## Prompt
The result should be every line in the data below that carries the string "Rendered".

## Input data

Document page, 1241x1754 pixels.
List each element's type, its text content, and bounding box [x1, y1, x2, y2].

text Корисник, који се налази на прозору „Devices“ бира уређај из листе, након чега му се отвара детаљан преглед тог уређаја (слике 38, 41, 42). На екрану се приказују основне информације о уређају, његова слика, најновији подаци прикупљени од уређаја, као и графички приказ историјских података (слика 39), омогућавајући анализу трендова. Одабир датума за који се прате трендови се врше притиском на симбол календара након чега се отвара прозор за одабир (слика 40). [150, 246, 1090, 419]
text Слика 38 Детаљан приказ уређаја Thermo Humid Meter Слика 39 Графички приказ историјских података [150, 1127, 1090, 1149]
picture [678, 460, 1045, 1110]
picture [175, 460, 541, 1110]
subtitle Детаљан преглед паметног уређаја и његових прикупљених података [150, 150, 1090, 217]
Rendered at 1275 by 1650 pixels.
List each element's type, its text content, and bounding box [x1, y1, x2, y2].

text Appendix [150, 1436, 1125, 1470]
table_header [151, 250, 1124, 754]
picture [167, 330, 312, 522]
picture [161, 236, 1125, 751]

...

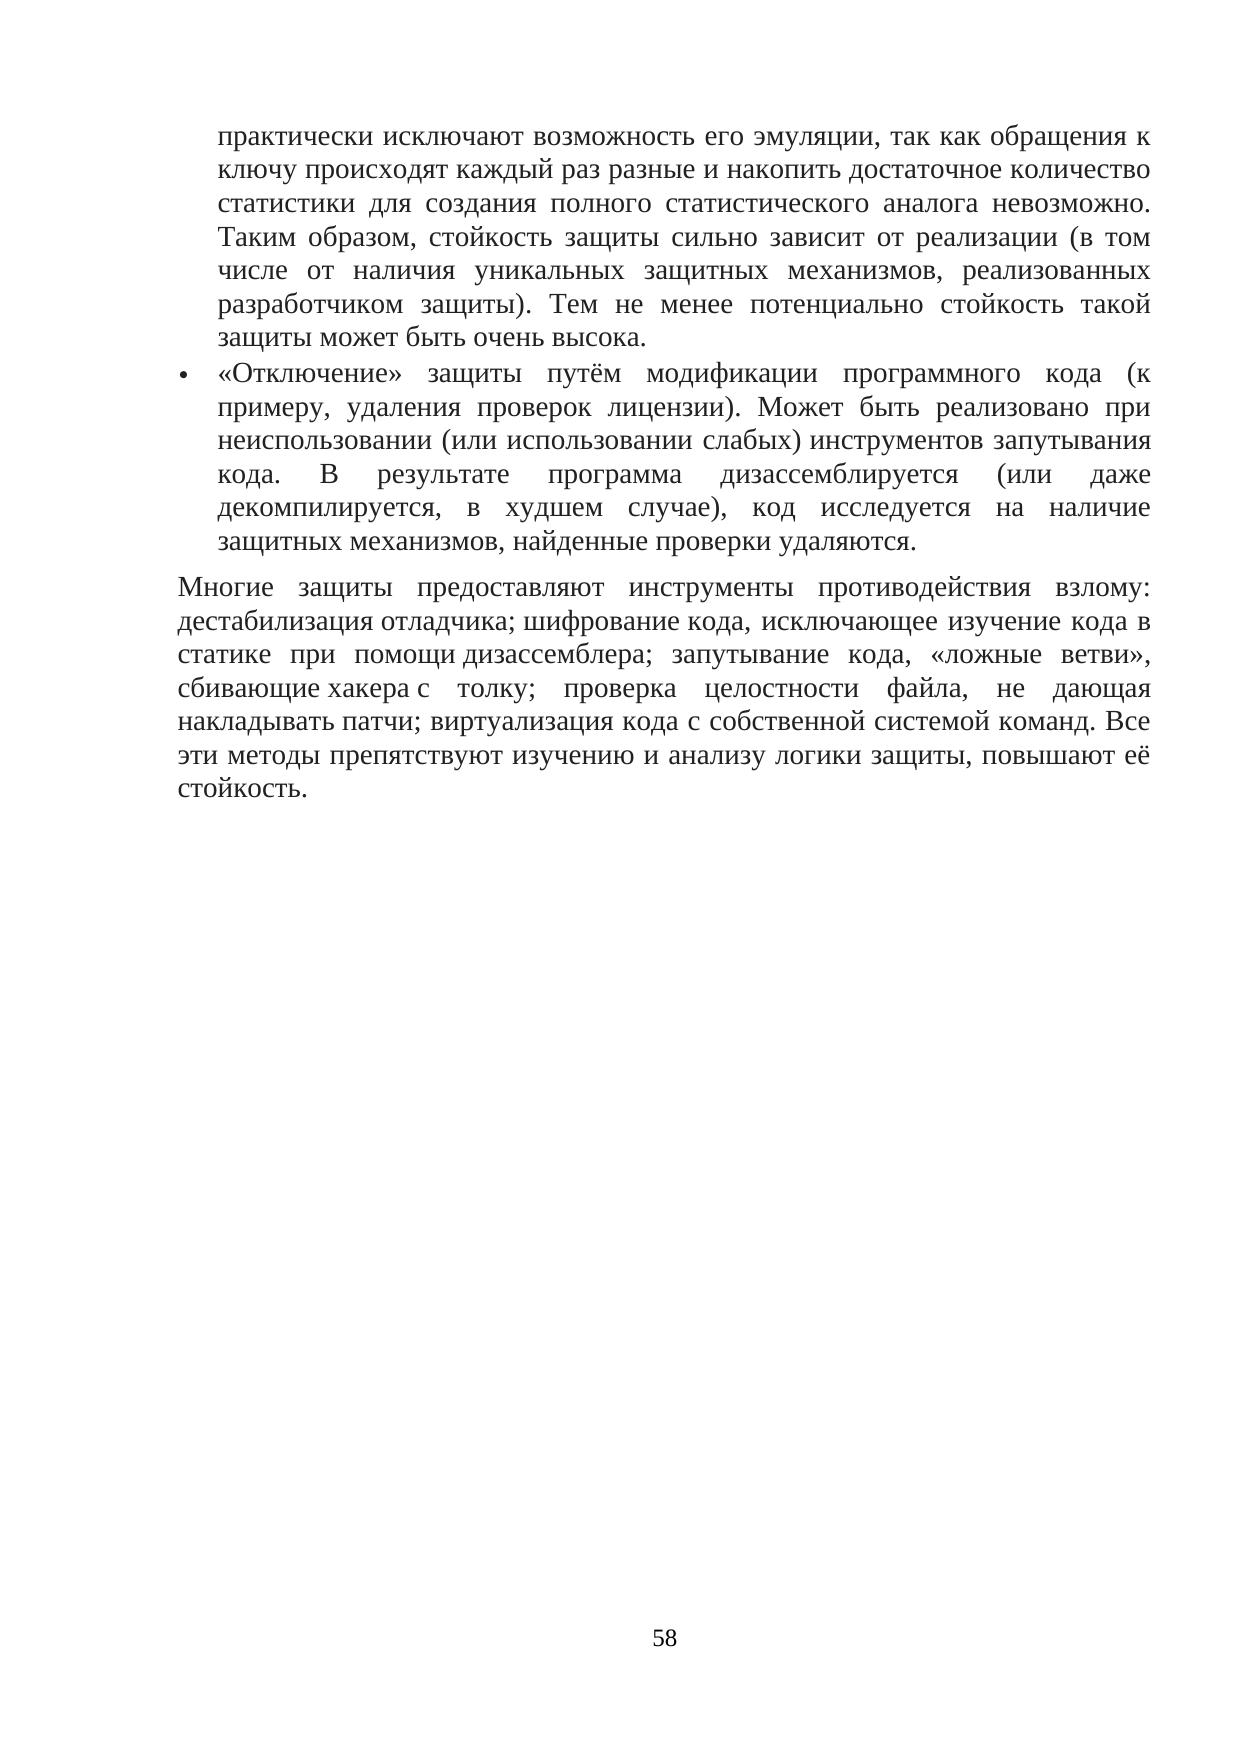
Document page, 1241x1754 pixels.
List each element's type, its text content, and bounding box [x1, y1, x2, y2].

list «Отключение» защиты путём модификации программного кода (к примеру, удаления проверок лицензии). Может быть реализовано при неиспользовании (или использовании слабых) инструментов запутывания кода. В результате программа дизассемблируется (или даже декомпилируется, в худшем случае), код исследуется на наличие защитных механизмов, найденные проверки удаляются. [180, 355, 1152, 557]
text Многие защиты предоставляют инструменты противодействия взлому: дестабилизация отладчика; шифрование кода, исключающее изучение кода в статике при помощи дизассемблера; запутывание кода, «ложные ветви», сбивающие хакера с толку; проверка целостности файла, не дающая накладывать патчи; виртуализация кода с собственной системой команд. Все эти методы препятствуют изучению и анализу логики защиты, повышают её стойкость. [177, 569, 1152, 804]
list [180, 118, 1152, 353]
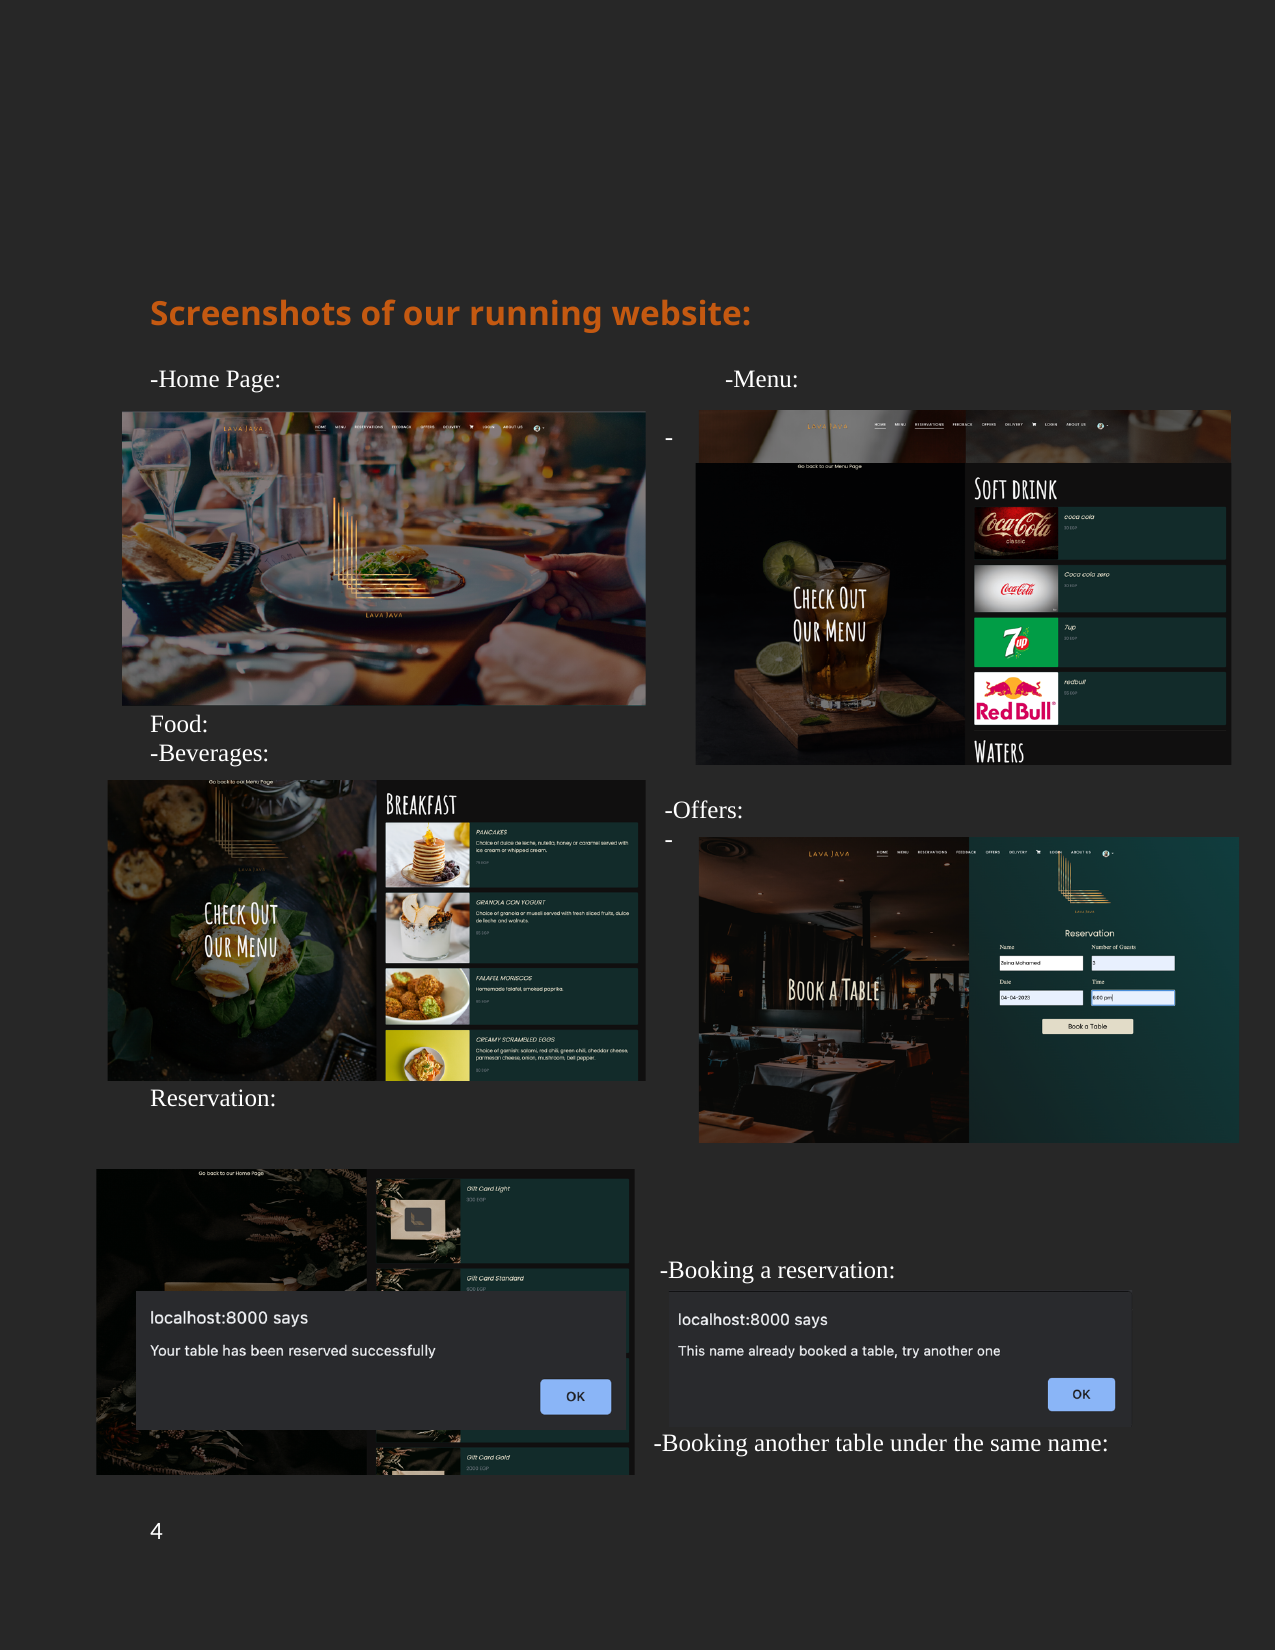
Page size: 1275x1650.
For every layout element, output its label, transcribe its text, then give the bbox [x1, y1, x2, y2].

* * *

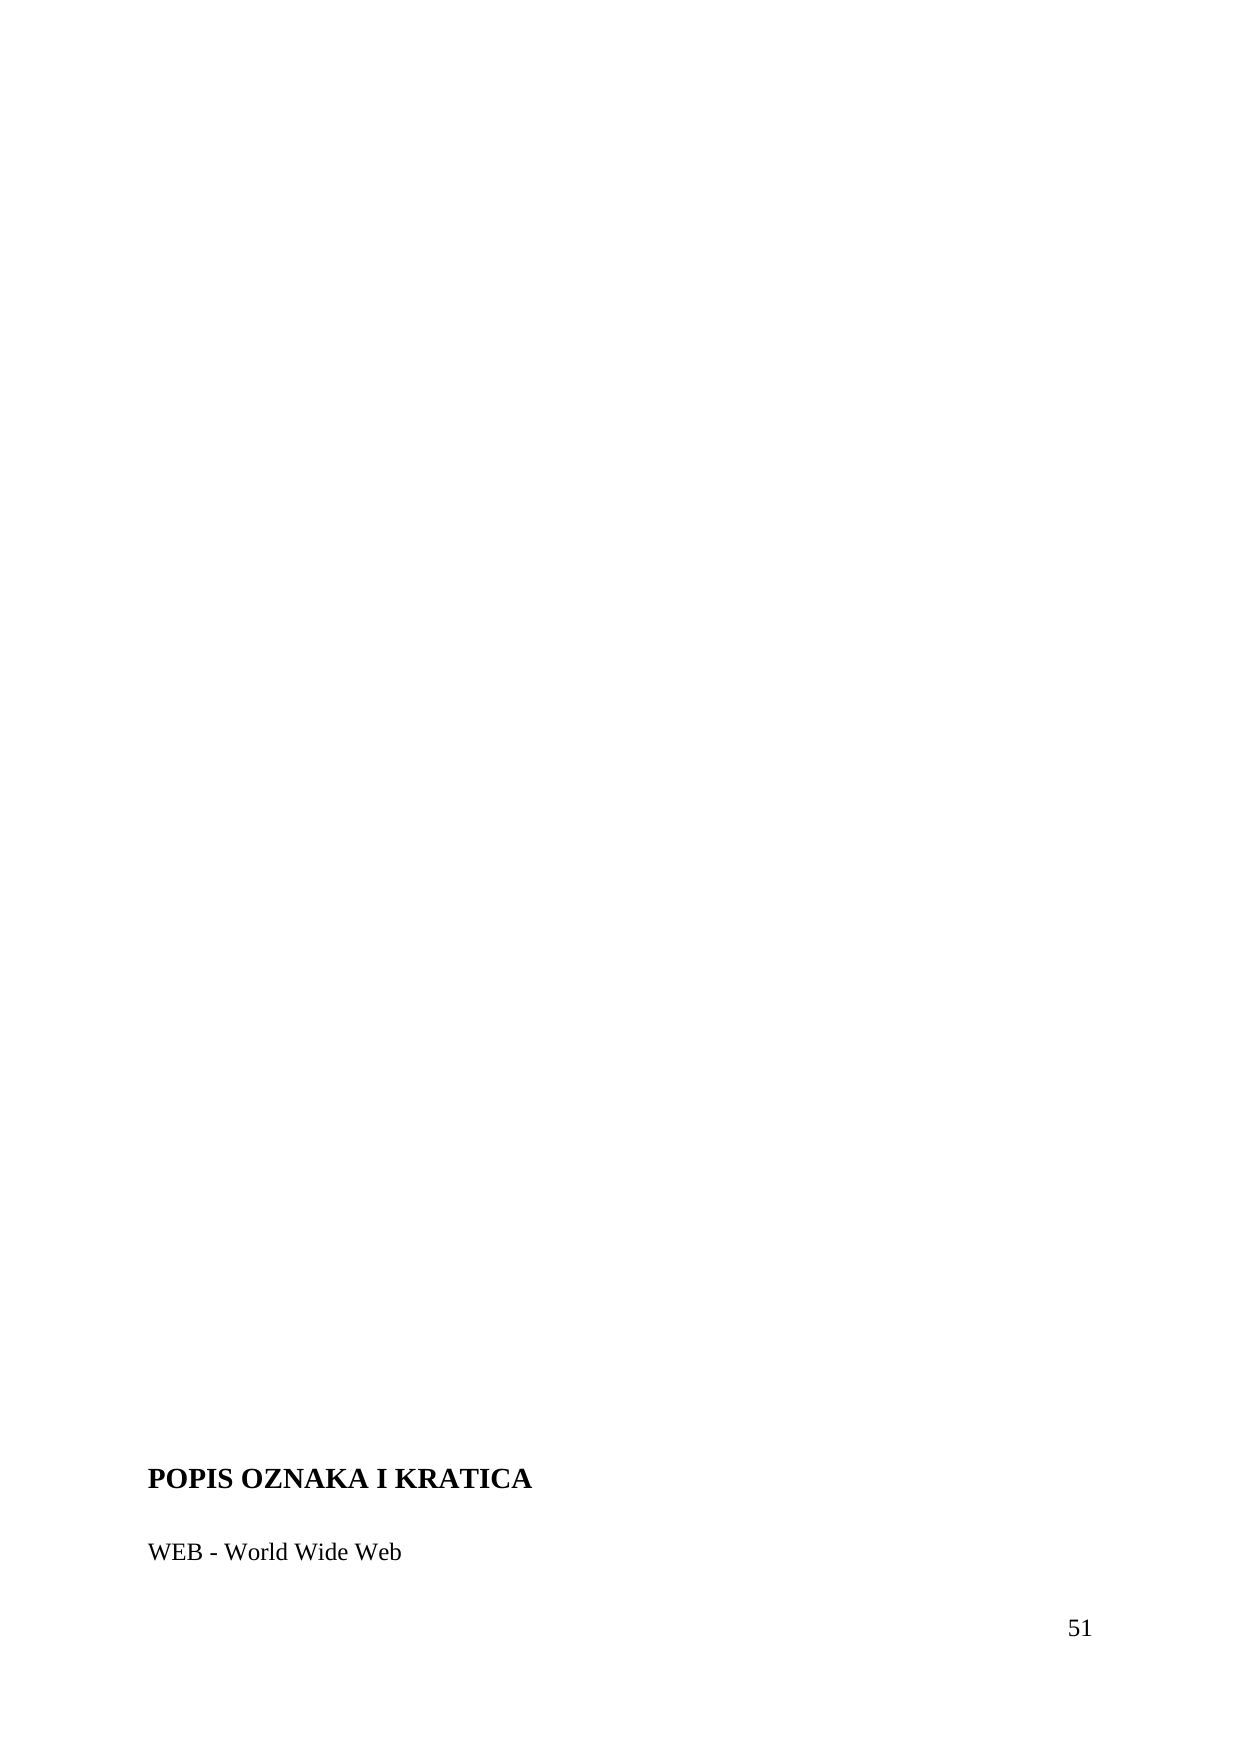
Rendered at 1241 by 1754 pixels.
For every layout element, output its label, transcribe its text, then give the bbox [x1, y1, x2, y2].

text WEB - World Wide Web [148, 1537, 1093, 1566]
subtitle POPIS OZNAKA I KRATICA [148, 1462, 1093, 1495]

## Written answer
Rendered at 1275 by 1650 pixels.
Rendered at 1241 by 1754 pixels.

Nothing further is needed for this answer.